Love Leads T'Wolves Over Raptors, 103-87
MINNEAPOLIS (AP) -- Through all sorts of excruciating defeats with a record sunk at the bottom of the conference, the Minnesota Timberwolves have found that winning formula to be awfully elusive.
Playing defense is clearly the place to start.
Kevin Love had 21 points and 12 rebounds for his NBA-leading 42nd double-double of the season, and the Timberwolves beat Toronto 103-87 on Saturday night to send the Raptors to their 11th straight loss.
"We need to continue to do that," said Love, who called his own defensive effort the night before in a loss at Utah his worst of the season. "We know there'll be some games when we'll be lacking that here and there, but if we can keep taking the right step forward on that end of the floor we're only going to get better."
The Timberwolves, last in the NBA in defense with an average of more than 108 points allowed per game, held Toronto to 33.7 percent shooting -- the lowest this season for both sides. This is the fifth-longest losing streak in franchise history for the Raptors.
"I've never been in a game where you've missed 67 shots," said Toronto coach Jay Triano, whose team went 34 for 101.
Minnesota ended a six-game losing streak, holding Andrea Bargnani and DeMar DeRozan to a combined 7 for 35. With 20-plus points in five of his previous seven games, DeRozan had his lowest output since Dec. 10, thanks much to Corey Brewer's harassment and help from the big men underneath.

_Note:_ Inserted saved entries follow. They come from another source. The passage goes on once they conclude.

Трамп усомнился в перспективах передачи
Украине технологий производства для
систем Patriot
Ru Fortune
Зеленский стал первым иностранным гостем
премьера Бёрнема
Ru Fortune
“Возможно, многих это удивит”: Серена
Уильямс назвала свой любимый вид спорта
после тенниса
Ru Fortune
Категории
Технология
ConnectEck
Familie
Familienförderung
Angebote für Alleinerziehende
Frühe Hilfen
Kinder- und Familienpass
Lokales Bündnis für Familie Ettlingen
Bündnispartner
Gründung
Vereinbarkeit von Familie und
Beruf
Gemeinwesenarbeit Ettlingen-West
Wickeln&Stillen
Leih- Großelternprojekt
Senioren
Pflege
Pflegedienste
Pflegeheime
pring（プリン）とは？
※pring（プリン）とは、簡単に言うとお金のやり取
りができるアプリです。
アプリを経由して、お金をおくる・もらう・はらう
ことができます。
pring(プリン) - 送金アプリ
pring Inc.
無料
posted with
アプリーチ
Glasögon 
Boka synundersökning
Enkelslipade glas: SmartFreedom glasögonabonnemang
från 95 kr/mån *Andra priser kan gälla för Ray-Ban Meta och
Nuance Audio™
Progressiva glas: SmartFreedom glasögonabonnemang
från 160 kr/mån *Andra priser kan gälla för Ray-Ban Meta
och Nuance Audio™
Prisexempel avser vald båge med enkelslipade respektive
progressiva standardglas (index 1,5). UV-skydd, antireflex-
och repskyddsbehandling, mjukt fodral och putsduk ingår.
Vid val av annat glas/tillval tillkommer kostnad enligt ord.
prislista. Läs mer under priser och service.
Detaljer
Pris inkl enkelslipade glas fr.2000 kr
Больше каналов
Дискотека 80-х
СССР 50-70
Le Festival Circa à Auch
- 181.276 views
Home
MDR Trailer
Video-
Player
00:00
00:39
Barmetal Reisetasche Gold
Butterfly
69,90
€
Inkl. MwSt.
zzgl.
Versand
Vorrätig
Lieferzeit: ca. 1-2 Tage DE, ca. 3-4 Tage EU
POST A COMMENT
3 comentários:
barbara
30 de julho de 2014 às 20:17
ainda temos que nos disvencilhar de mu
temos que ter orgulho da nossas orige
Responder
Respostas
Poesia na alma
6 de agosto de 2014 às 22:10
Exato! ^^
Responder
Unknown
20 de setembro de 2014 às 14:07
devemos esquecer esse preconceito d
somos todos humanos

"It's the NBA. Everybody gets scouted. They play you different ways, and that's what happened," DeRozan said.
Love had 11 points in the first quarter and followed Jonny Flynn's consecutive 3-pointers with a swish from behind the arc of his own to stretch Minnesota's lead to 45-32 late in the second quarter. The Wolves wound up with their second-biggest margin of victory this season.
"Bottom line: You've got to end up making shots at some point," Triano said. "We had nobody who could get going. Nobody who could get any rhythm at all."
Well, maybe Ed Davis, who finished with 15 points on 7 for 10 shooting with a late flurry.
"He was the only one that did something. But the game was long gone," Bargnani said. "Offensively, we were terrible. We can't win like this."
Bargnani was hindered by a team effort from the Timberwolves, too.
"We just took him out of his comfort zone," Love said. "He wanted to post up right on the block but we pushed him out to 15, 18 feet. He tried to back us down from there, but we forced him into a lot of tough turnaround jump shots, a lot of fadeaways."
Said coach Kurt Rambis: "You don't want to allow guys to come in and gain confidence and find a rhythm to their games. That's something that we're trying to focus on with their guys, to try to take their key guys out of the game as much as possible."
Still just 21, the speedy, flashy DeRozan has the potential to be Toronto's next true star, but as Triano noted before the game, he remains a work in progress. Raptors coaches order DeRozan after each practice to dribble from end to end on an empty court to hone his finishing skills.
"We just shot the gap and kept a hand in his face so he couldn't get nothing easy," Brewer said.
The Raptors are barely better than the Timberwolves and aren't at full capacity, with Leandro Barbosa, Linas Kleiza and Reggie Evans not on this three-game trip, but this was one of those steps in the right direction for the Wolves.
Martell Webster scored 15 points in 24 minutes off the bench, a reserve role rookie Wes Johnson has been playing better lately with Brewer back in the starting lineup. Johnson had 14 points, his fourth straight game in double digits.
NOTES: Though they only play twice per season, the Timberwolves stopped a 12-game losing streak against the Raptors. They are, though, 9-6 at home against them all time. ... Triano coached Love on the national team last summer. "He was as hungry going after it as anybody I've seen in the game in quite some time," Triano said. He can't vote for him for the All-Star team, however, because they're in opposite conferences. "I'd put him on my ballot. Is Minnesota east enough?" ... Though his statistics aren't quite as stunning as Love's, Bargnani is in a similar bind as a standout on an unsuccessful team. "When you're talking to coaches and you're asking coaches to make a determination on who is an All-Star, they're going to look at the records regardless," Triano said, "and I think they should." ... This was win No. 11 for the Wolves, but 10 of them have come by nine points or more.